- The problem
Convert every line of the material below into a JSON list of strings, one string per line, leaving out any blank lines.

- Extracted entries
Start of Block

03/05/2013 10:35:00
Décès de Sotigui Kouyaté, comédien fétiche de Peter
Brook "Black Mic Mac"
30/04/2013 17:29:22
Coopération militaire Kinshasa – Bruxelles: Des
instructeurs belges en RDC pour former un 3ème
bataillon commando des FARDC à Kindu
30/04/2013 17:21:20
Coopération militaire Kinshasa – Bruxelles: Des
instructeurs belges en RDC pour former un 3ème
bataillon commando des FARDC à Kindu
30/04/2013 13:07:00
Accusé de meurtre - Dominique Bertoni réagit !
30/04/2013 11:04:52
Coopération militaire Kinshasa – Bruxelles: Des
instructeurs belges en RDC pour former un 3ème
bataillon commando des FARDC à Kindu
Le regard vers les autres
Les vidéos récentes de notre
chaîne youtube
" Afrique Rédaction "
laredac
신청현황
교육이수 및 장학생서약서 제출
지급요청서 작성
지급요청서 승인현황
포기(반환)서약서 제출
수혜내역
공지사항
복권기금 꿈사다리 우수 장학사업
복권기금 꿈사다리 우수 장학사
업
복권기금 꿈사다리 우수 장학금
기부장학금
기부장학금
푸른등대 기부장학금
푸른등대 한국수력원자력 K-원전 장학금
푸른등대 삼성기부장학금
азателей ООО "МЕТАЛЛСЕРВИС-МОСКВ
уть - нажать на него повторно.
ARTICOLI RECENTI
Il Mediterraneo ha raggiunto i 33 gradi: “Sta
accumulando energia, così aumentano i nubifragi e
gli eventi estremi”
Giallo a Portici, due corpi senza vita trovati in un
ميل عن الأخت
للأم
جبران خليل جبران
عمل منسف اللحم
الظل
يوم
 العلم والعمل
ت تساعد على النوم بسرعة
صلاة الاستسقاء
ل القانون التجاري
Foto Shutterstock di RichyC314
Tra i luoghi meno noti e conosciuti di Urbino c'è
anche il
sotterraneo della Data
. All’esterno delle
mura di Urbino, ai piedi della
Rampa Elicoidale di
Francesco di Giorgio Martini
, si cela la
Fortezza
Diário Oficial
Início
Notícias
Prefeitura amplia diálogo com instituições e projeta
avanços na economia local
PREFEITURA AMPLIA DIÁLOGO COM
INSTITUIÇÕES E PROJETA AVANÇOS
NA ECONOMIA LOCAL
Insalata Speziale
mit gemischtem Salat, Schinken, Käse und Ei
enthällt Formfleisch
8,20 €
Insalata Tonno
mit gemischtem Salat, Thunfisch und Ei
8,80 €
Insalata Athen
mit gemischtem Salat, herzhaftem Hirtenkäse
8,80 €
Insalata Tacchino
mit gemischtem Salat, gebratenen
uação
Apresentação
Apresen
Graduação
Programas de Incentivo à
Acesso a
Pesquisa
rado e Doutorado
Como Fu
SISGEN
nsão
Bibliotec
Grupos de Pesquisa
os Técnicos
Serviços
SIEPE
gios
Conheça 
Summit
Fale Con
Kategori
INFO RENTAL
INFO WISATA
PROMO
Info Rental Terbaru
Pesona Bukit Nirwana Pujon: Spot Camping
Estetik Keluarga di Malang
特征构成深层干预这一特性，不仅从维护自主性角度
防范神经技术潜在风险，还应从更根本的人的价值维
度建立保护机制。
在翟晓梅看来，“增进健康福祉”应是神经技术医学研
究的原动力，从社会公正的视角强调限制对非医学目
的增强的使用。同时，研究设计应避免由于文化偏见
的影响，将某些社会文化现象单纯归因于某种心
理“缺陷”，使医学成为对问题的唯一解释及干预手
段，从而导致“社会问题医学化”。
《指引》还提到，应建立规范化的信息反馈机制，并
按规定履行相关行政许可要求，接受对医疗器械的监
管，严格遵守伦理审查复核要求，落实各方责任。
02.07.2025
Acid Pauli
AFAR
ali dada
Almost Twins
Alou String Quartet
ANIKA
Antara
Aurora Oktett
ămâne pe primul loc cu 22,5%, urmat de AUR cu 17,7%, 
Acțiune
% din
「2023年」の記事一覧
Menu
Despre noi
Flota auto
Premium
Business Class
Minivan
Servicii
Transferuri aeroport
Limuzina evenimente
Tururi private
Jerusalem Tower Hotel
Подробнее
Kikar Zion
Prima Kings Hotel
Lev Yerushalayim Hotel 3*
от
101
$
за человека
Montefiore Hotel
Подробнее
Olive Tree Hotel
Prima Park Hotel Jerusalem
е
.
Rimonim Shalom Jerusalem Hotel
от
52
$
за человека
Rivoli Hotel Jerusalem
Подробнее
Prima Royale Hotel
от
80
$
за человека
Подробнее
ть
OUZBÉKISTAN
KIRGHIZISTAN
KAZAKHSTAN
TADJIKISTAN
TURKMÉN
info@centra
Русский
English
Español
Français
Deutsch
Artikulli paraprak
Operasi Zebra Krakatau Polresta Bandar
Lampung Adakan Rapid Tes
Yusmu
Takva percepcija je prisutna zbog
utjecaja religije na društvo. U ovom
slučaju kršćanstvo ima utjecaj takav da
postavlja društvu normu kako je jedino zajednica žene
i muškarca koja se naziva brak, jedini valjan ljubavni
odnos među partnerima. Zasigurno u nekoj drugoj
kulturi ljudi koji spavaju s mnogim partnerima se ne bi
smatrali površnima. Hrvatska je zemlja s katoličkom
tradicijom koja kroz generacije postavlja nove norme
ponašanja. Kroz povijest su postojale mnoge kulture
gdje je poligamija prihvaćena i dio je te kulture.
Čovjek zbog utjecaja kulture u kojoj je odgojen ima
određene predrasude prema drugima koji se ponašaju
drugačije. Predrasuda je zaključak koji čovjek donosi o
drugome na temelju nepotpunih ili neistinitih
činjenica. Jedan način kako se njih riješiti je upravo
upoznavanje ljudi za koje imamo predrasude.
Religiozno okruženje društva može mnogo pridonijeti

End of Block

- Result
[
  "03/05/2013 10:35:00",
  "Décès de Sotigui Kouyaté, comédien fétiche de Peter",
  "Brook \"Black Mic Mac\"",
  "30/04/2013 17:29:22",
  "Coopération militaire Kinshasa – Bruxelles: Des",
  "instructeurs belges en RDC pour former un 3ème",
  "bataillon commando des FARDC à Kindu",
  "30/04/2013 17:21:20",
  "Coopération militaire Kinshasa – Bruxelles: Des",
  "instructeurs belges en RDC pour former un 3ème",
  "bataillon commando des FARDC à Kindu",
  "30/04/2013 13:07:00",
  "Accusé de meurtre - Dominique Bertoni réagit !",
  "30/04/2013 11:04:52",
  "Coopération militaire Kinshasa – Bruxelles: Des",
  "instructeurs belges en RDC pour former un 3ème",
  "bataillon commando des FARDC à Kindu",
  "Le regard vers les autres",
  "Les vidéos récentes de notre",
  "chaîne youtube",
  "\" Afrique Rédaction \"",
  "laredac",
  "신청현황",
  "교육이수 및 장학생서약서 제출",
  "지급요청서 작성",
  "지급요청서 승인현황",
  "포기(반환)서약서 제출",
  "수혜내역",
  "공지사항",
  "복권기금 꿈사다리 우수 장학사업",
  "복권기금 꿈사다리 우수 장학사",
  "업",
  "복권기금 꿈사다리 우수 장학금",
  "기부장학금",
  "기부장학금",
  "푸른등대 기부장학금",
  "푸른등대 한국수력원자력 K-원전 장학금",
  "푸른등대 삼성기부장학금",
  "азателей ООО \"МЕТАЛЛСЕРВИС-МОСКВ",
  "уть - нажать на него повторно.",
  "ARTICOLI RECENTI",
  "Il Mediterraneo ha raggiunto i 33 gradi: “Sta",
  "accumulando energia, così aumentano i nubifragi e",
  "gli eventi estremi”",
  "Giallo a Portici, due corpi senza vita trovati in un",
  "ميل عن الأخت",
  "للأم",
  "جبران خليل جبران",
  "عمل منسف اللحم",
  "الظل",
  "يوم",
  " العلم والعمل",
  "ت تساعد على النوم بسرعة",
  "صلاة الاستسقاء",
  "ل القانون التجاري",
  "Foto Shutterstock di RichyC314",
  "Tra i luoghi meno noti e conosciuti di Urbino c'è",
  "anche il",
  "sotterraneo della Data",
  ". All’esterno delle",
  "mura di Urbino, ai piedi della",
  "Rampa Elicoidale di",
  "Francesco di Giorgio Martini",
  ", si cela la",
  "Fortezza",
  "Diário Oficial",
  "Início",
  "Notícias",
  "Prefeitura amplia diálogo com instituições e projeta",
  "avanços na economia local",
  "PREFEITURA AMPLIA DIÁLOGO COM",
  "INSTITUIÇÕES E PROJETA AVANÇOS",
  "NA ECONOMIA LOCAL",
  "Insalata Speziale",
  "mit gemischtem Salat, Schinken, Käse und Ei",
  "enthällt Formfleisch",
  "8,20 €",
  "Insalata Tonno",
  "mit gemischtem Salat, Thunfisch und Ei",
  "8,80 €",
  "Insalata Athen",
  "mit gemischtem Salat, herzhaftem Hirtenkäse",
  "8,80 €",
  "Insalata Tacchino",
  "mit gemischtem Salat, gebratenen",
  "uação",
  "Apresentação",
  "Apresen",
  "Graduação",
  "Programas de Incentivo à",
  "Acesso a",
  "Pesquisa",
  "rado e Doutorado",
  "Como Fu",
  "SISGEN",
  "nsão",
  "Bibliotec",
  "Grupos de Pesquisa",
  "os Técnicos",
  "Serviços",
  "SIEPE",
  "gios",
  "Conheça ",
  "Summit",
  "Fale Con",
  "Kategori",
  "INFO RENTAL",
  "INFO WISATA",
  "PROMO",
  "Info Rental Terbaru",
  "Pesona Bukit Nirwana Pujon: Spot Camping",
  "Estetik Keluarga di Malang",
  "特征构成深层干预这一特性，不仅从维护自主性角度",
  "防范神经技术潜在风险，还应从更根本的人的价值维",
  "度建立保护机制。",
  "在翟晓梅看来，“增进健康福祉”应是神经技术医学研",
  "究的原动力，从社会公正的视角强调限制对非医学目",
  "的增强的使用。同时，研究设计应避免由于文化偏见",
  "的影响，将某些社会文化现象单纯归因于某种心",
  "理“缺陷”，使医学成为对问题的唯一解释及干预手",
  "段，从而导致“社会问题医学化”。",
  "《指引》还提到，应建立规范化的信息反馈机制，并",
  "按规定履行相关行政许可要求，接受对医疗器械的监",
  "管，严格遵守伦理审查复核要求，落实各方责任。",
  "02.07.2025",
  "Acid Pauli",
  "AFAR",
  "ali dada",
  "Almost Twins",
  "Alou String Quartet",
  "ANIKA",
  "Antara",
  "Aurora Oktett",
  "ămâne pe primul loc cu 22,5%, urmat de AUR cu 17,7%, ",
  "Acțiune",
  "% din",
  "「2023年」の記事一覧",
  "Menu",
  "Despre noi",
  "Flota auto",
  "Premium",
  "Business Class",
  "Minivan",
  "Servicii",
  "Transferuri aeroport",
  "Limuzina evenimente",
  "Tururi private",
  "Jerusalem Tower Hotel",
  "Подробнее",
  "Kikar Zion",
  "Prima Kings Hotel",
  "Lev Yerushalayim Hotel 3*",
  "от",
  "101",
  "$",
  "за человека",
  "Montefiore Hotel",
  "Подробнее",
  "Olive Tree Hotel",
  "Prima Park Hotel Jerusalem",
  "е",
  ".",
  "Rimonim Shalom Jerusalem Hotel",
  "от",
  "52",
  "$",
  "за человека",
  "Rivoli Hotel Jerusalem",
  "Подробнее",
  "Prima Royale Hotel",
  "от",
  "80",
  "$",
  "за человека",
  "Подробнее",
  "ть",
  "OUZBÉKISTAN",
  "KIRGHIZISTAN",
  "KAZAKHSTAN",
  "TADJIKISTAN",
  "TURKMÉN",
  "info@centra",
  "Русский",
  "English",
  "Español",
  "Français",
  "Deutsch",
  "Artikulli paraprak",
  "Operasi Zebra Krakatau Polresta Bandar",
  "Lampung Adakan Rapid Tes",
  "Yusmu",
  "Takva percepcija je prisutna zbog",
  "utjecaja religije na društvo. U ovom",
  "slučaju kršćanstvo ima utjecaj takav da",
  "postavlja društvu normu kako je jedino zajednica žene",
  "i muškarca koja se naziva brak, jedini valjan ljubavni",
  "odnos među partnerima. Zasigurno u nekoj drugoj",
  "kulturi ljudi koji spavaju s mnogim partnerima se ne bi",
  "smatrali površnima. Hrvatska je zemlja s katoličkom",
  "tradicijom koja kroz generacije postavlja nove norme",
  "ponašanja. Kroz povijest su postojale mnoge kulture",
  "gdje je poligamija prihvaćena i dio je te kulture.",
  "Čovjek zbog utjecaja kulture u kojoj je odgojen ima",
  "određene predrasude prema drugima koji se ponašaju",
  "drugačije. Predrasuda je zaključak koji čovjek donosi o",
  "drugome na temelju nepotpunih ili neistinitih",
  "činjenica. Jedan način kako se njih riješiti je upravo",
  "upoznavanje ljudi za koje imamo predrasude.",
  "Religiozno okruženje društva može mnogo pridonijeti"
]